- TEXTAUSZUG:
****
Besitz von Schlagringen: Staatsanwalt will höhere Strafe für Berliner Polizisten

Gegen ihn wird seit dem Unfalltod von Fabien Martini ermittelt. Jetzt will die Staatsanwaltschaft erneut einen Prozess gegen Peter G. – wegen Waffenbesitzes.

Die Staatsanwaltschaft geht weiter gegen den Polizeibeamten Peter G. vor. Nach einem Urteil des Amtsgerichts Tiergarten gegen G. wegen illegalen Waffenbesitzes hat die Staatsanwaltschaft Berufung eingelegt und will einen neuen Prozess in der nächsten Instanz. Das erfuhr der Tagesspiegel aus Justizkreisen.

Bei der Berufung geht es um den Besitz zweier Schlagringe. G. war Ende Juli zu einer Geldstrafe von 20 Tagessätzen zu 85 Euro, insgesamt 1700 Euro, verurteilt worden. Denn seiner Wohnung waren bei einer Durchsuchung im April zwei Schlagringe gefunden worden. Allein deren Besitz ist verboten. 

Die Staatsanwaltschaft fordert in ihrer Berufung kein Aufrollen des gesamten Prozesses, sondern nur ein härteres Urteil.  Aber auch dann müsste G. sich erneut in öffentlicher Verhandlung vor Gericht verantworten.

Die vom Amtsgericht ausgesprochene Geldstrafe im unteren Bereich entspricht aus Sicht der Staatsanwaltschaft nicht dem Tatvorwurf des vorsätzlichen unerlaubten Besitzes. 

Vielmehr müsste berücksichtigt werden, dass G. die Schlagringe spätestens seit 2016 besessen und als Polizist von der Strafbarkeit gewusst habe. Die sei im Urteil nicht ausreichend berücksichtigt worden. Die Staatsanwaltschaft hatte vor dem Amtsgericht eine Geldstrafe von 5400 Euro gefordert.

Ein Schlagring - nach dem Waffengesetz ist der Besitz verboten und strafbar.
Ein Schlagring - nach dem Waffengesetz ist der Besitz verboten und strafbar.
****
- QUELLENMATERIAL:

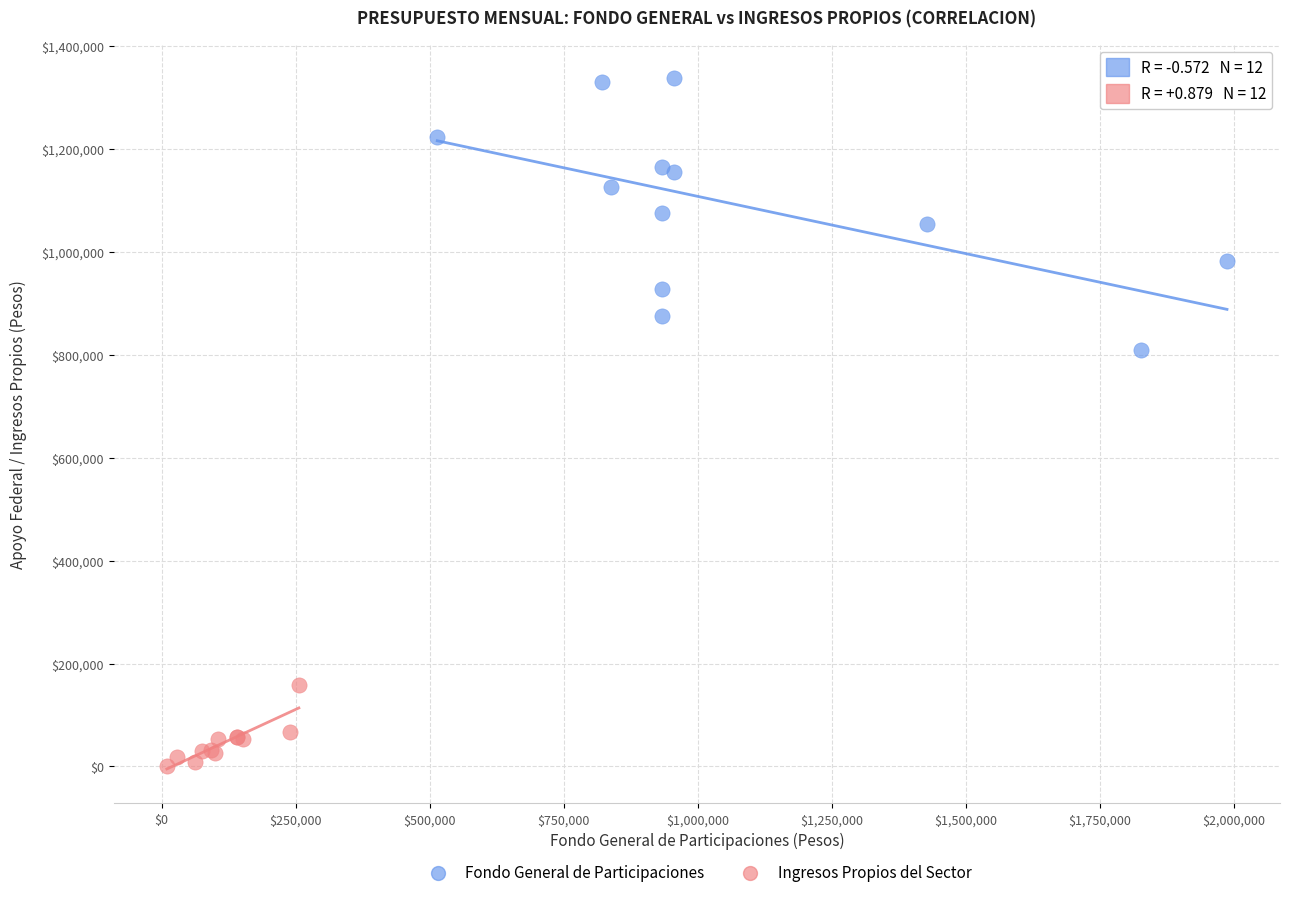

Which series has the largest Y range (max minus min)?

Fondo General de Participaciones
****
- AUFGABE A: Welche Geldstrafe hatte die Staatsanwaltschaft laut dem Artikel über die Schlagringe vor dem Amtsgericht gefordert?
- AUFGABE B: Setze den Artikel über die Schlagringe im Anschluss an seinen letzten Satz fort.

- ERGEBNIS A: Eine Geldstrafe von 5400 Euro.

- ERGEBNIS B:
© Malte Christians/dpa

Bemerkenswert ist allerdings, wie das Verfahren zu den Schlagringen in Gang gekommen war. Zur Erinnerung: Peter G. ist am 29. Januar 2018 in Berlin-Mitte mit einem Streifenwagen zu einem Eil-Einsatz mit Blaulicht gefahren und mit Tempo 134 durch den Tunnel am Alexanderplatz gerast. 

Zur selben Zeit steuerte die damals 21 Jahre alte Fabien Martini ihren Wagen auf der Grunerstraße von der rechten Fahrspur über die komplette Fahrbahn nach links. Dann knallte der Einsatzwagen gegen Martinis Wagen, sie starb am Unfallort.

Der Unfallort. Der Renault Clio wurde völlig zerstört. Schon vorher kam es an der Stelle zu schweren Unfällen.
Der Unfallort. Der Renault Clio wurde völlig zerstört. Schon vorher kam es an der Stelle zu schweren Unfällen.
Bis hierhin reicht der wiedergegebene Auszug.